Бледный Пеколс, о котором сказано, что он вечно смотрит исподлобья, и который поэтому в языческие времена ведал делами смерти, был изготовлен отнюдь не из постельных принадлежностей старых, не слишком старых и даже вовсе не старых мертвецов – такая отдающая саваном костюмировка была бы решением слишком очевидным и напрашивающимся, – нет, для этой цели было выбрано брошенное при переезде – вот он, дар благосклонной к художнику судьбы, – пожелтевшее, ветхое, пропахшее лавандой и плесенью, мускусом и мышами свадебное платье. В этом подвенечном наряде, лишь слегка переделанном на мужской манер, Пеколс был просто неотразим, так что пугало божества в облике невесты-смерти не замедлило перебраться в Шустеркруг, в тамошнее садоводческое хозяйство, принеся автору выручку аж в два гульдена.
Зато Потримпс, вечно смеющийся отрок с пшеничными колосьями в зубах, одно из самых вдохновенных творений Амзеля, чарующее своим игривым и многоцветным изяществом, ушло всего за один гульден, хотя, как известно, Потримпс оберегает посевы, что озимые, что яровые, от всех напастейот посевного куколя и свербигузки, полевой редьки и пырея, вики, торицы и ядовитой спорыньи.

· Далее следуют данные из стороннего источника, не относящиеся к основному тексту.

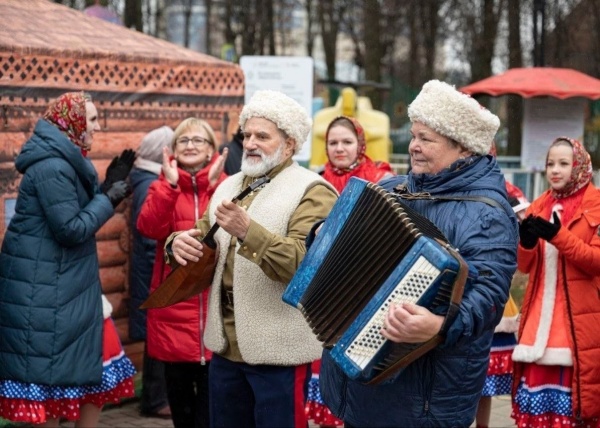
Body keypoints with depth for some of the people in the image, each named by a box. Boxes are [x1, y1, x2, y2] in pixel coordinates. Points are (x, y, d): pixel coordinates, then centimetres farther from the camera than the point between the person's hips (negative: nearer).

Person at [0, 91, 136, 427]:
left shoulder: (66, 162, 13)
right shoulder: (52, 167, -19)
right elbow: (71, 229, -21)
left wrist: (110, 184, 9)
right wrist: (109, 198, -11)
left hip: (66, 284, 10)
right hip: (45, 290, -10)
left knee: (92, 370, 12)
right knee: (51, 372, -2)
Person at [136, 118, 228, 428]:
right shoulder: (163, 186, 8)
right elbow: (150, 228, -12)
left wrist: (216, 184, -20)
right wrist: (169, 183, -18)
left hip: (215, 300, -1)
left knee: (212, 390, 1)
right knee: (178, 388, 10)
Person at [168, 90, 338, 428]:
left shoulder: (312, 192, -10)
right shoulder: (230, 186, 15)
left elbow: (302, 261, -23)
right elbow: (203, 238, 16)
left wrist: (247, 231, -33)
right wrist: (179, 244, -7)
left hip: (278, 349, -7)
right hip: (227, 345, 7)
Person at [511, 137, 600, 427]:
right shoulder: (540, 205, 14)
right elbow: (525, 266, 14)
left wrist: (558, 236, -21)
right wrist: (527, 243, -7)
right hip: (539, 314, 5)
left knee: (572, 390, -6)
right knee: (536, 387, 3)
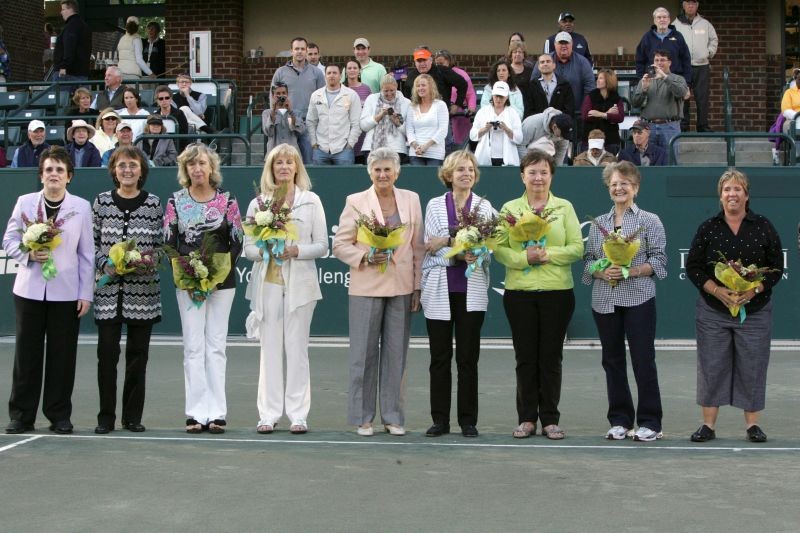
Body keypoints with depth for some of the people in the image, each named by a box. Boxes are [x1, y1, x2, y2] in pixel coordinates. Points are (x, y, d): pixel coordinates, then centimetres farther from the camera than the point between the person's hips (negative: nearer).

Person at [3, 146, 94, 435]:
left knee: (62, 355, 2)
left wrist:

Больше недели это юношески стройное пугало, ажурный торс которого, выполненный из посеребренных станиолью ветвей орешника, украшал еще и передник из кошачьих шкурок, простояло на дамбе, зазывно шурша шафрановым ожерельем из крашеных яичных скорлупок, прежде чем его приобрел крестьянин из Фишер-Бабке. Его беременная и потому особенно приверженная мифологии половина посчитала пугало плодородного божества «прехорошеньким» и «ужасть как уморительным»; несколько недель спустя она разрешилась двойней.

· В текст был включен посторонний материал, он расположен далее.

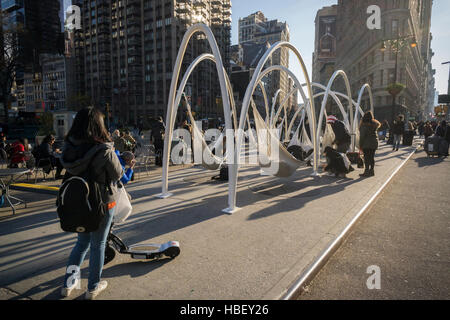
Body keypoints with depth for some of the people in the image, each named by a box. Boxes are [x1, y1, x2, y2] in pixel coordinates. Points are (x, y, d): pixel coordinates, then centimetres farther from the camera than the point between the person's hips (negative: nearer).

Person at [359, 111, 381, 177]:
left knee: (367, 158, -1)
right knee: (372, 157, 12)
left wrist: (360, 145, -9)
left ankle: (367, 172, 1)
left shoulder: (363, 125, -14)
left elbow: (362, 136, -14)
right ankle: (372, 171, 19)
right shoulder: (375, 124, 3)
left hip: (366, 144, -6)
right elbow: (379, 124, 28)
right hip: (374, 143, 6)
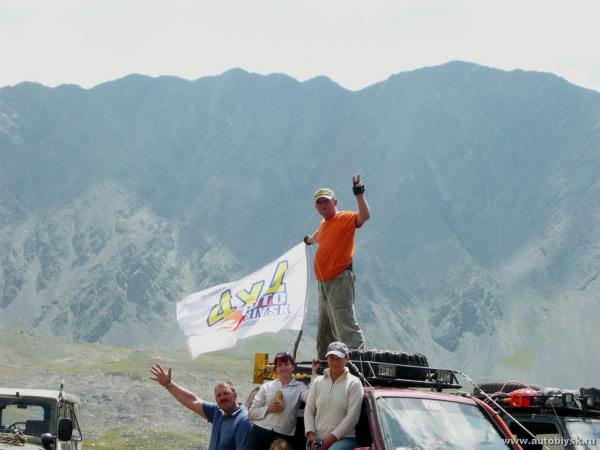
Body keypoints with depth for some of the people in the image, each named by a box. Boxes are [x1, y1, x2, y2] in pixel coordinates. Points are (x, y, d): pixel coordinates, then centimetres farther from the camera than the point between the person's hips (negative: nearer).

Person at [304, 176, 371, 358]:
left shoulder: (345, 218, -7)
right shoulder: (324, 224, 18)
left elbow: (364, 216, -27)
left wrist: (359, 195, -36)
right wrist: (309, 239, 62)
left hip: (340, 281, -9)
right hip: (324, 283, 9)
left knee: (346, 325, -18)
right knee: (324, 329, 14)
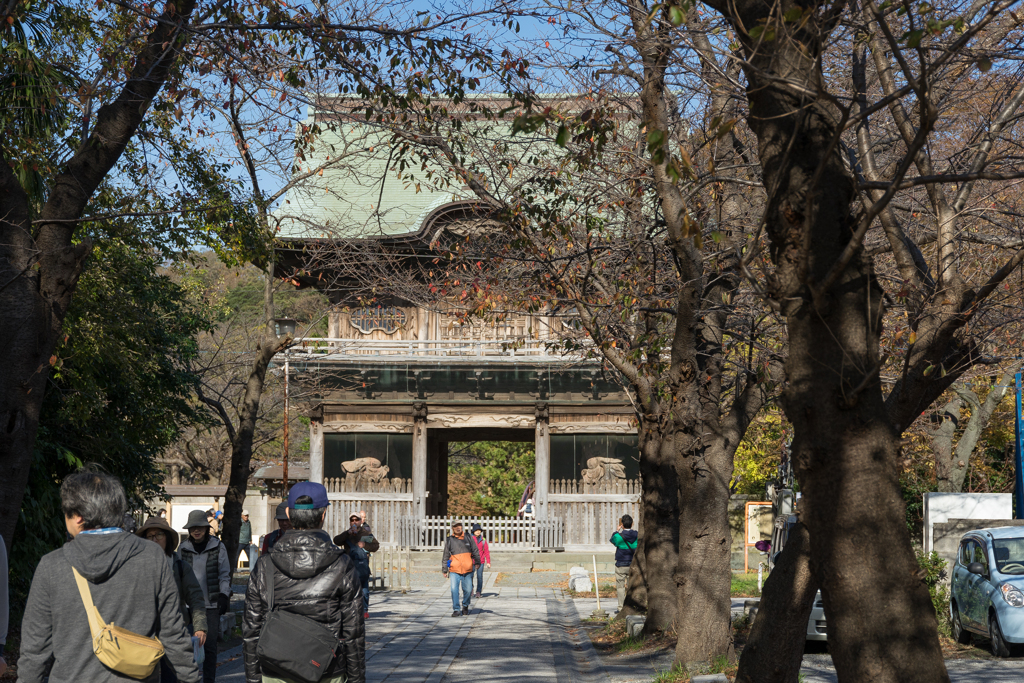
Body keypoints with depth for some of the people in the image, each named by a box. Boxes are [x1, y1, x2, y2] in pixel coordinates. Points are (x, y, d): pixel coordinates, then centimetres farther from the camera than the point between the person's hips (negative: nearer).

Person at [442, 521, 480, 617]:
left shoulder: (468, 538, 9)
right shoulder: (449, 540, 5)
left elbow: (475, 551, 16)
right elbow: (445, 556, 8)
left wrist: (477, 562, 7)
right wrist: (444, 570, 6)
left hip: (467, 570, 1)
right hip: (454, 570, -1)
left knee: (468, 590, 3)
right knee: (454, 590, -12)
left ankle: (465, 606, 28)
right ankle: (456, 610, -4)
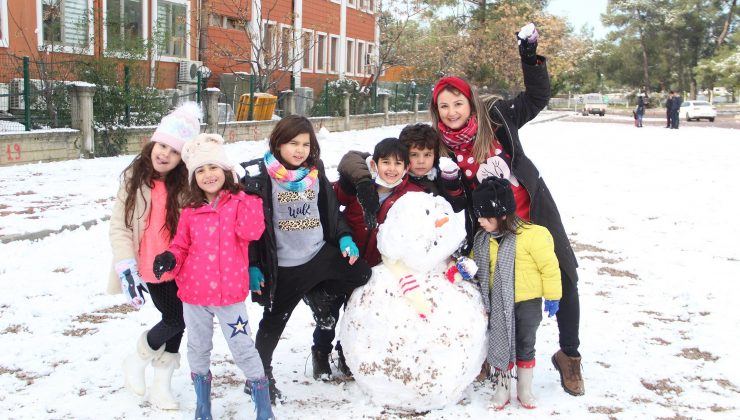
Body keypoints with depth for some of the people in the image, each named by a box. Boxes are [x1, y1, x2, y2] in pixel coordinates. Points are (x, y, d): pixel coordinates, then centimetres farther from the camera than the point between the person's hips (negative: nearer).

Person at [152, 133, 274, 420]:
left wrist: (252, 195, -17)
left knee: (243, 349, -2)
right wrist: (170, 258, -10)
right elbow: (182, 246, 11)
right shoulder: (190, 212, 5)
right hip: (194, 292, 4)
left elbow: (251, 232, -20)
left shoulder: (240, 203, -4)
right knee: (198, 350, 17)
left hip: (230, 292, -4)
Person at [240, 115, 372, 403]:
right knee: (274, 321, 5)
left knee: (361, 273, 1)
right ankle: (261, 374, 25)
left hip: (320, 254, 5)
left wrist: (344, 237, 1)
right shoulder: (260, 176, -13)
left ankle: (320, 298, 23)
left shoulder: (315, 173, 5)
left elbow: (331, 211, 15)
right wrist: (252, 264, -14)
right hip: (283, 266, -5)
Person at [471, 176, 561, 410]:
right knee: (500, 344, 10)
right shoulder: (482, 239, -3)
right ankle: (502, 388, 26)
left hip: (528, 301, -4)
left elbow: (549, 265, -14)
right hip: (498, 303, 4)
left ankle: (524, 389, 27)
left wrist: (552, 296, -8)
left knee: (525, 345, 11)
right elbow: (477, 262, 15)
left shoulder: (531, 235, -21)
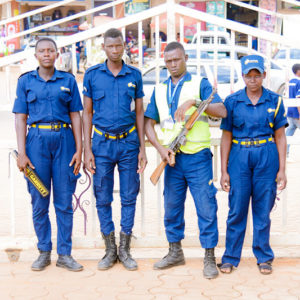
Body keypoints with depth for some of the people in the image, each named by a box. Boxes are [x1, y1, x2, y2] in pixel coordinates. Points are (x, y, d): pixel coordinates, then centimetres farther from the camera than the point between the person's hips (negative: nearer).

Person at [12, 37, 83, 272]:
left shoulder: (68, 80, 8)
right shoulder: (26, 81, 7)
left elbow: (75, 116, 8)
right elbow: (21, 118, 5)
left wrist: (79, 149, 1)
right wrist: (22, 153, -3)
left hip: (63, 140, 0)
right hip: (37, 140, 0)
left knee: (64, 201, 2)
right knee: (39, 201, 4)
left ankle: (65, 254, 10)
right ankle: (44, 252, 17)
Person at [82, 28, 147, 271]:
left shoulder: (134, 75, 4)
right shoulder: (92, 75, 2)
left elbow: (139, 112, 8)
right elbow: (87, 113, 5)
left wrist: (142, 148, 3)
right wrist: (87, 149, -1)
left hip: (129, 142, 1)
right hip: (102, 142, 0)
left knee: (129, 197, 4)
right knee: (103, 199, 4)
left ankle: (125, 250, 16)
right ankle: (110, 250, 16)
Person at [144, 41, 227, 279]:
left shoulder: (200, 84, 1)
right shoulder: (160, 90, 13)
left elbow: (221, 111, -12)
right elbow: (149, 123, 11)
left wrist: (193, 102, -24)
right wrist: (160, 148, -5)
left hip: (198, 156, -4)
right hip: (172, 158, 4)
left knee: (206, 206, -3)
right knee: (172, 207, 11)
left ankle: (210, 257, 5)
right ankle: (175, 252, 25)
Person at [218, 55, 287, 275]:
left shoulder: (274, 101, 4)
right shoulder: (232, 101, 3)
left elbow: (280, 137, 6)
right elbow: (226, 137, 5)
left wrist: (282, 170, 1)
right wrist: (224, 171, 2)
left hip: (267, 158, 0)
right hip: (239, 158, 0)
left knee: (263, 210, 6)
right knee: (236, 210, 3)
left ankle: (264, 257, 20)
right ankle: (231, 258, 15)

Но и Сенте тоже перепало от милостей отрока Потримпса: ровнехонько через шестьдесят четыре дня она принесла шестерых кутят, покуда еще слепых, но, в строгом соответствии с родословной, густого черного окраса. Все шестеро были зарегистрированы и постепенно проданы, среди них и кобель Харрас, о котором в следующей книге еще не раз пойдет речь, ибо господин Либенау купил Харраса, дабы тот сторожил его столярную мастерскую. По объявлению, которое мельник Матерн поместил в местной газете «Последние новости», столяр приехал в Никельсвальде по узкоколейке, стороны быстро сторговались и ударили по рукам.
А в самом начале, где-то в темном первоистоке, была волчица из литовских чащоб, чей внук, черный кобель Перкун, зачал суку Сенту, а Сенту покрыл Плутон, и Сента ощенилась шестью кутятами, среди которых был и Харрас; а Харрас зачал Принца, а Принц будет героем другой истории – в книгах, которые Браукселю писать не надо.

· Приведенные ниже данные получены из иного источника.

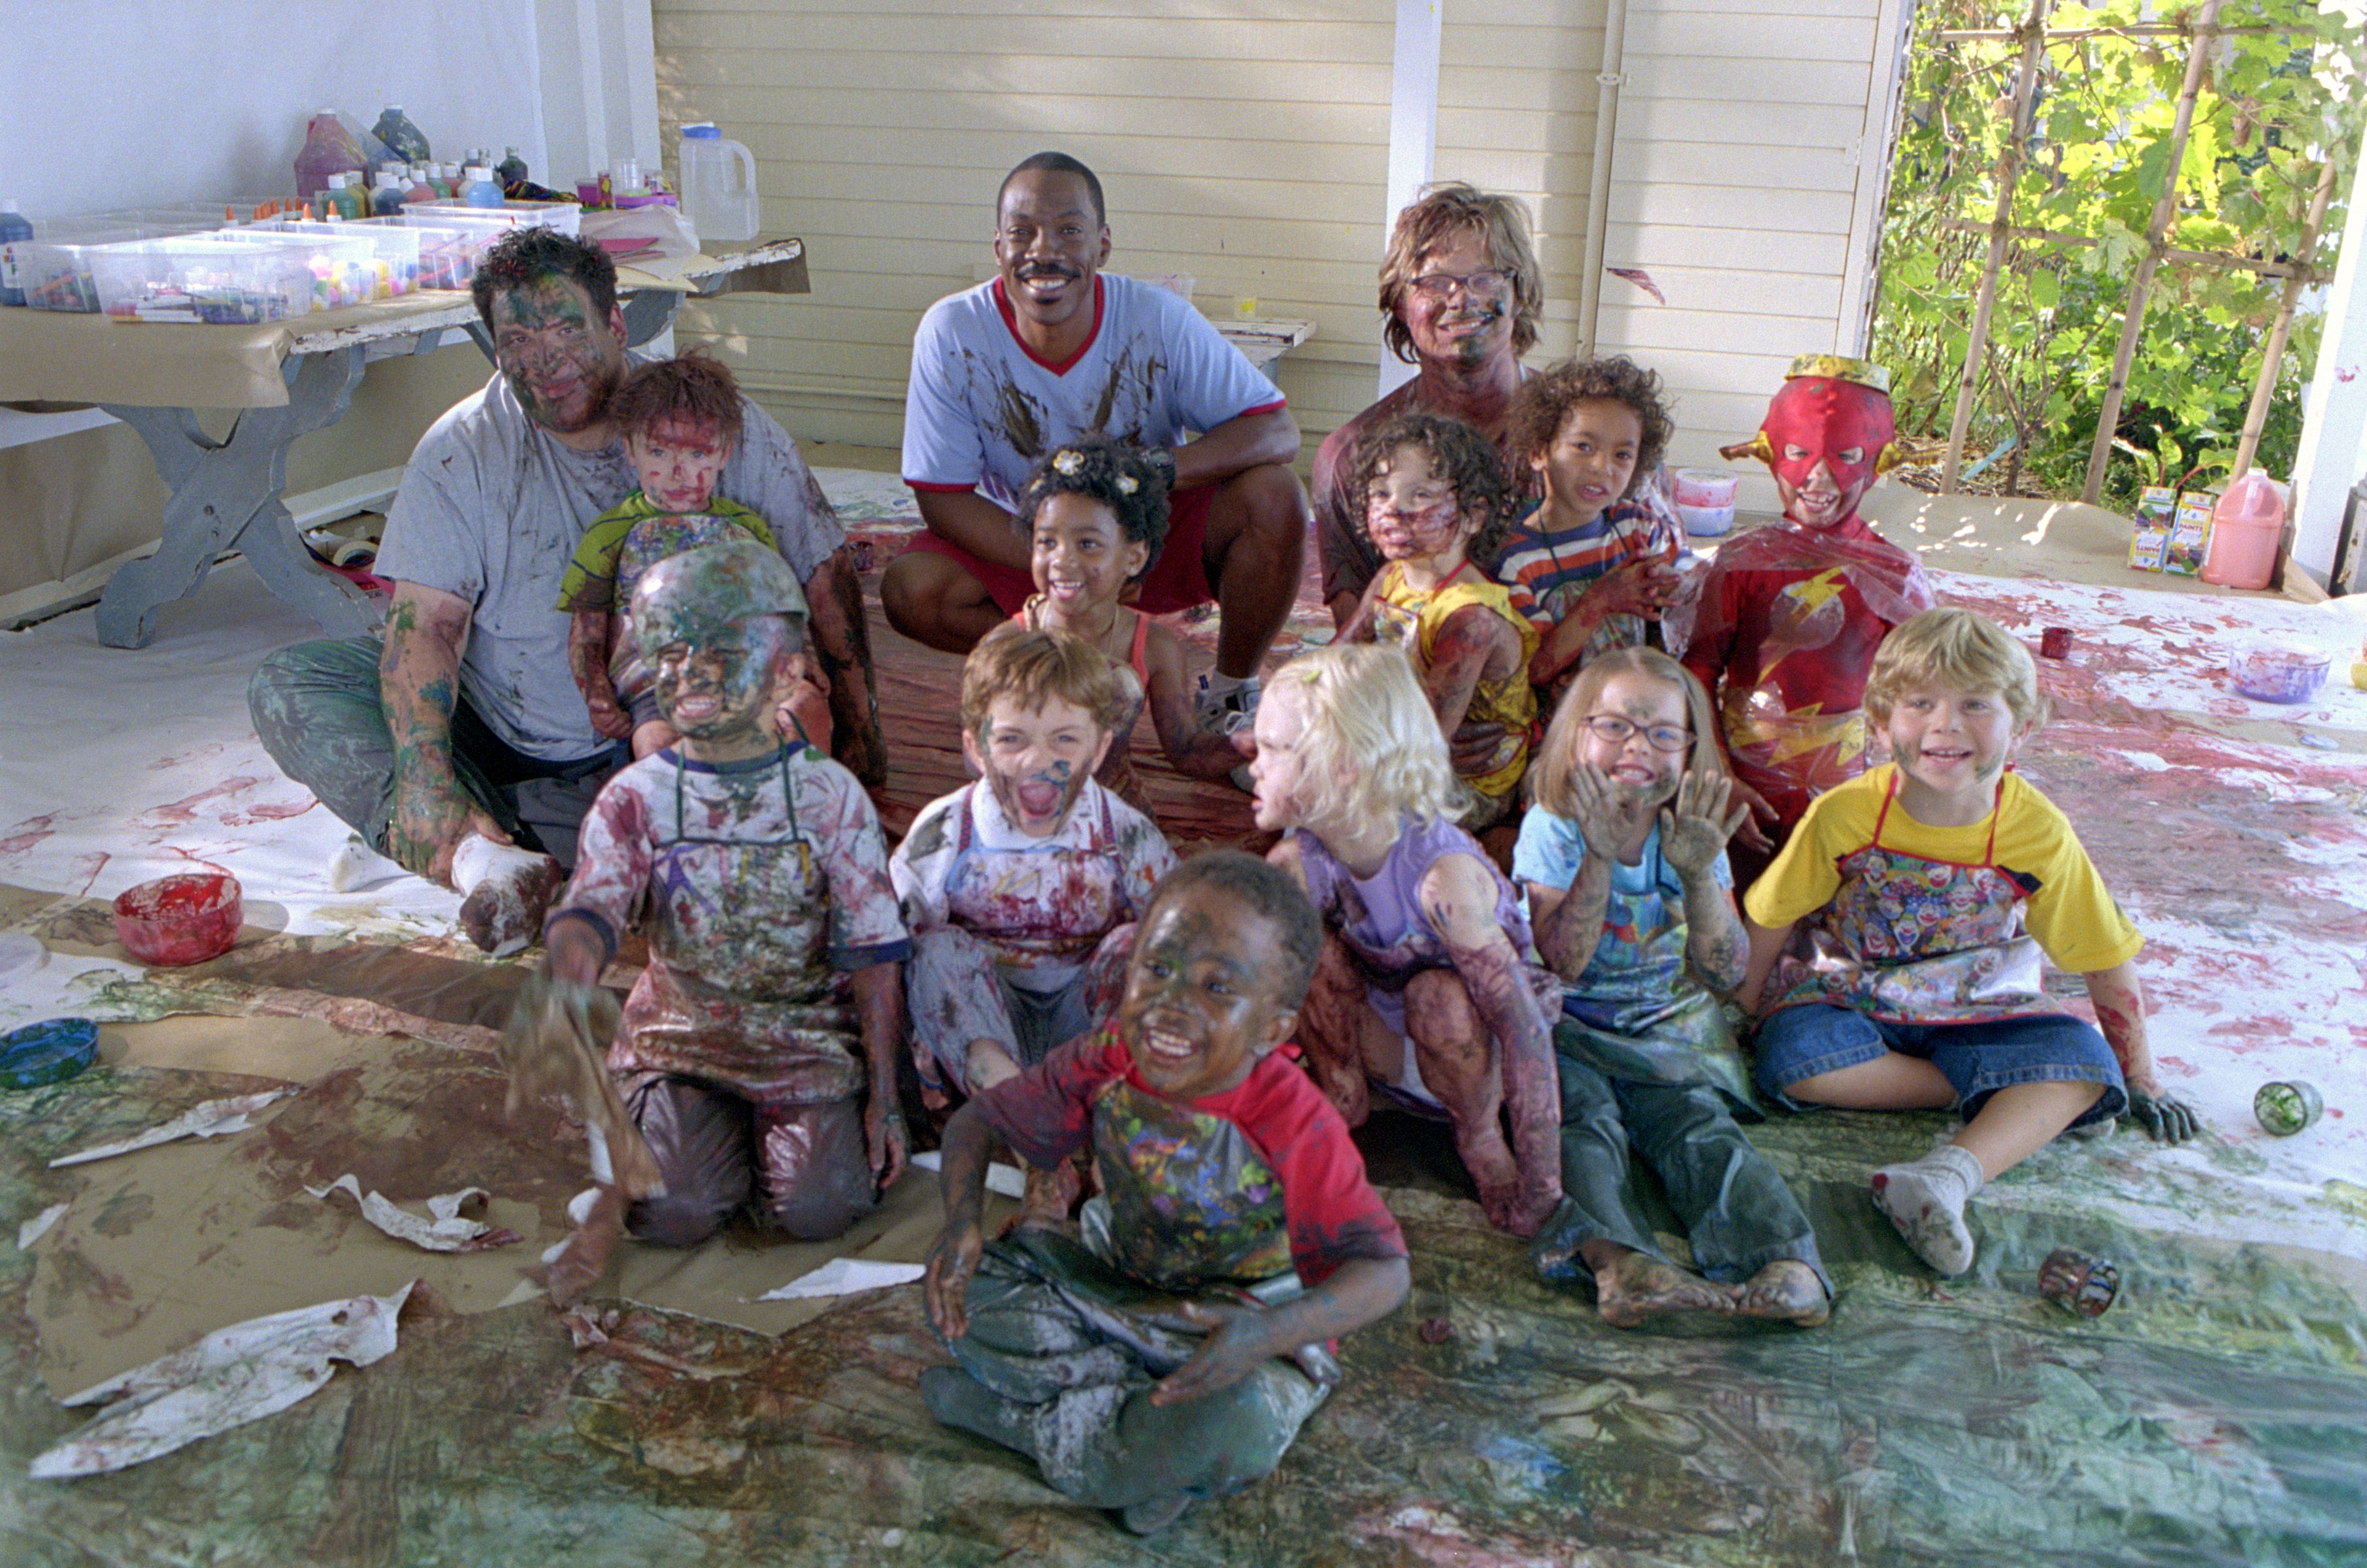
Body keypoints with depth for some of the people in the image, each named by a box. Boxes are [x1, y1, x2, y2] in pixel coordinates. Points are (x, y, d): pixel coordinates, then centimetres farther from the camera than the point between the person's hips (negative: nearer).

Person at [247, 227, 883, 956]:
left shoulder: (723, 424, -8)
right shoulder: (463, 448, -7)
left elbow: (825, 573, -2)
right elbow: (425, 622, -16)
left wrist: (856, 733, -6)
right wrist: (427, 779, -31)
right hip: (488, 736, 2)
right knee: (285, 684, -16)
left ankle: (497, 838, -29)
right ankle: (480, 855, -37)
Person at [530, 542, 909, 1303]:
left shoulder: (829, 793, -4)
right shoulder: (636, 796, -1)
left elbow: (876, 956, -3)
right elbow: (589, 912, -17)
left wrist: (884, 1097, -4)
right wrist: (573, 963, -42)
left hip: (809, 1031, 0)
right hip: (681, 1029, 1)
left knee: (819, 1207, -18)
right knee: (673, 1211, -19)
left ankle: (773, 1128, 16)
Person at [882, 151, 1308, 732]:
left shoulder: (1158, 319, -20)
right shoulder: (952, 332, -20)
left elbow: (1278, 430, -20)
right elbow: (943, 498, -17)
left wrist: (1161, 467, -38)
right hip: (1024, 539, 0)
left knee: (1273, 497, -27)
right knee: (909, 589, -26)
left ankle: (1232, 690, -3)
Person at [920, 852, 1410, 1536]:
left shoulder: (1295, 1128, -28)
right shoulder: (1104, 1064, -16)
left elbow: (1384, 1271, -29)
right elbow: (980, 1120, -4)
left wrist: (1271, 1334, -48)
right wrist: (961, 1219, -26)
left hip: (1249, 1318, -4)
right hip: (1115, 1286, 4)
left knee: (1241, 1423, -38)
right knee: (959, 1285, -14)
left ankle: (1025, 1420, -15)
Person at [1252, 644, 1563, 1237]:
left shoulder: (1444, 874, -35)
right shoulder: (1295, 864, -18)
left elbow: (1525, 1025, -35)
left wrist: (1538, 1184, -35)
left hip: (1472, 1054, -3)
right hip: (1383, 1049, 3)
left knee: (1438, 993, -36)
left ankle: (1481, 1138, -9)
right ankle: (1342, 1099, -3)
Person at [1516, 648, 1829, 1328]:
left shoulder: (1693, 838, 4)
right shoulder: (1552, 829, -6)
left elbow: (1726, 975, -5)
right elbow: (1559, 964, -18)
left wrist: (1698, 875, -18)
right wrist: (1599, 859, -26)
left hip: (1671, 1036, 3)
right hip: (1571, 1037, -2)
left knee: (1701, 1127, -23)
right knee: (1582, 1124, -29)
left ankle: (1789, 1263, -43)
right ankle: (1617, 1261, -53)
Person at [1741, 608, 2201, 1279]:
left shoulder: (2039, 834, -14)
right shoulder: (1844, 815, -17)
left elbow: (2107, 965, -3)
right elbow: (1771, 924, -4)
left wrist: (2139, 1083, 2)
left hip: (1977, 1012, 1)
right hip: (1849, 1002, -1)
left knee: (2085, 1059, -26)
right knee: (1793, 1056, -33)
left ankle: (1948, 1176, -44)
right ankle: (2026, 1104, -20)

Но никогда, ни разу в жизни не создавал Амзель птичье пугало по образу и подобию собаки, даже по образу и подобию Сенты, что так преданно носилась между ним и Вальтером Матерном. Все пугала, запечатленные в его дневнике, все, за исключением одного, присосавшихся к вымени угрей, и еще одного – полубабки-полуивы о трех головах – сотворены с оглядкой на людей и богов.